Sarah: This is like an ’80s movie.

If you ever wondered what THE BIG CHILL would look like if it were remade and slightly tweaked for the hipster set, then ABOUT ALEX is tailored just for you. The rub is that writer/director Jesse Zwick is sharply aware that the comparisons will abound and thus his script is peppered with meta self-aware references to the early ’80s classic. From the titular Alex (Jason Ritter), the lead character whose suicide attempt reunites his formerly tight-knit group of friends, to the dog, jokingly named Jeff Goldblum, to the playboy man-child Josh (Max Greenfield) who bears an uncanny resemblance to Goldblum, the similarities are endless, yet Zwick is very much in on the joke. Even so, comparing a classic masterpiece with a subpar indie copycat of said film is a parlour trick, and one audiences will grow weary of rapidly.

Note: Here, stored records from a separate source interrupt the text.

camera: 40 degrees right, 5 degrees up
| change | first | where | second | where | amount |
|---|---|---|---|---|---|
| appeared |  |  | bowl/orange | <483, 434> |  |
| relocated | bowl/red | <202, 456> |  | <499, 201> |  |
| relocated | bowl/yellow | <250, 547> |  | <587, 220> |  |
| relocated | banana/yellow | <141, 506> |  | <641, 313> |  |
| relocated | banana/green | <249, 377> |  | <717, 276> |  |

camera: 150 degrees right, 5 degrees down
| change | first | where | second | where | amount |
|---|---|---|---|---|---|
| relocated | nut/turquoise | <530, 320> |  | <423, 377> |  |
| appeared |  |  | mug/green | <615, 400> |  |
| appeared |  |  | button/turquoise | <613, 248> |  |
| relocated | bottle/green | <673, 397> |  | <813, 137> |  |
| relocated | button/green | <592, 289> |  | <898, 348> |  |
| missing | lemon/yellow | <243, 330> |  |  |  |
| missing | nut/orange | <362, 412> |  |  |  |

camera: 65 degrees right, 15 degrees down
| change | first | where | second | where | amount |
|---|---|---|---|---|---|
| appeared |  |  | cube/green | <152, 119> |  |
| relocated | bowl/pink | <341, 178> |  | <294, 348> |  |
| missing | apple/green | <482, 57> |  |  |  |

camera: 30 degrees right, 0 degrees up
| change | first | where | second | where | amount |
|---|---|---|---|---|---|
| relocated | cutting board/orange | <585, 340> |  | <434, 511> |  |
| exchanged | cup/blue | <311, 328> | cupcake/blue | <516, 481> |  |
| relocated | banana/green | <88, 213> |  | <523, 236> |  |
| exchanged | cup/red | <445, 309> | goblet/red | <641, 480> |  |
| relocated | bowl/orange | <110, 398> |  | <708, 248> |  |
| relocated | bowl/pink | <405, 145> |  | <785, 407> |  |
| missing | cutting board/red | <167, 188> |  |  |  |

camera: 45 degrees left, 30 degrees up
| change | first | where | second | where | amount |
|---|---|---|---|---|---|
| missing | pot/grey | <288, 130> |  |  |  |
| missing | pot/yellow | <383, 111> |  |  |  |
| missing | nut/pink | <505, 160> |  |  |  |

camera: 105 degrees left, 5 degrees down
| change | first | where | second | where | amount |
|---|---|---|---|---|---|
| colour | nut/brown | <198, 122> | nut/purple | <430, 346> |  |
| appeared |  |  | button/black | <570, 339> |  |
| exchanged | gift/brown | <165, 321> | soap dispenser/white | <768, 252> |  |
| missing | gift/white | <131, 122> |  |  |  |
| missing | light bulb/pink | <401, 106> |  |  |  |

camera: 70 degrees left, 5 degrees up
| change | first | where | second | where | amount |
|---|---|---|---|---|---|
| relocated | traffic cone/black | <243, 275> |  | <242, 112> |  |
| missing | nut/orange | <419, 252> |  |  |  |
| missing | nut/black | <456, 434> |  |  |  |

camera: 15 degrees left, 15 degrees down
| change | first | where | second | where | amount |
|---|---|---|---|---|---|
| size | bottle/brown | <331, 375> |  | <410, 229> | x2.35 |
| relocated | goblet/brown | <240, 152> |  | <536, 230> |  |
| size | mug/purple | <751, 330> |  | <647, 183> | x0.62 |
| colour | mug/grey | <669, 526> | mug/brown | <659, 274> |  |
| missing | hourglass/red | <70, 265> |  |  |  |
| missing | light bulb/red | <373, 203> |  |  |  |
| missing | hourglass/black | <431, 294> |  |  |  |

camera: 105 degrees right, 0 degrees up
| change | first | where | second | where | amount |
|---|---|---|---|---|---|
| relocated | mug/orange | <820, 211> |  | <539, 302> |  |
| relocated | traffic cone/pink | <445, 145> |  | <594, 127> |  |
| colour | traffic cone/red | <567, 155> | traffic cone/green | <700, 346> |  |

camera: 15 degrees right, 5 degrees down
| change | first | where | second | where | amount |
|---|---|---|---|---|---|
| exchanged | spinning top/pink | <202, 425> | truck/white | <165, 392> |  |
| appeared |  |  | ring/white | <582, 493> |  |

The film opens on Alex, whose self-confessed, half-hearted suicide attempt brings back together his group of friends from university who, in the years since graduation, have fallen out of sync with one another. They include common law couple Ben (Nate Parker) and Siri (Maggie Grace), Isaac (Max Minghella) and his far younger girlfriend Kate (Jane Levy, star of the upcoming TIFF premiere, BANG BANG BABY), womanizer Josh, and anxiety ridden attorney Sarah (Aubrey Plaza of TV’s Parks and Recreation). Their three-day weekend together at Alex’s country home uncovers many deep seated resentments, fears, and long buried passions amongst the members of the group.

Much like the film it mirrors, ABOUT ALEX‘s greatest strength lies in the palpable chemistry shared by the capable ensemble. The predominantly TV-based cast realistically spark to life unsettled friendships that, thanks to Zwick’s screenplay, will unleash audience members’ memories of university bonds that never received their warranted formal closure. If you’re willing to overlook its wafer thin premise, ABOUT ALEX‘s charming cast are worth watching.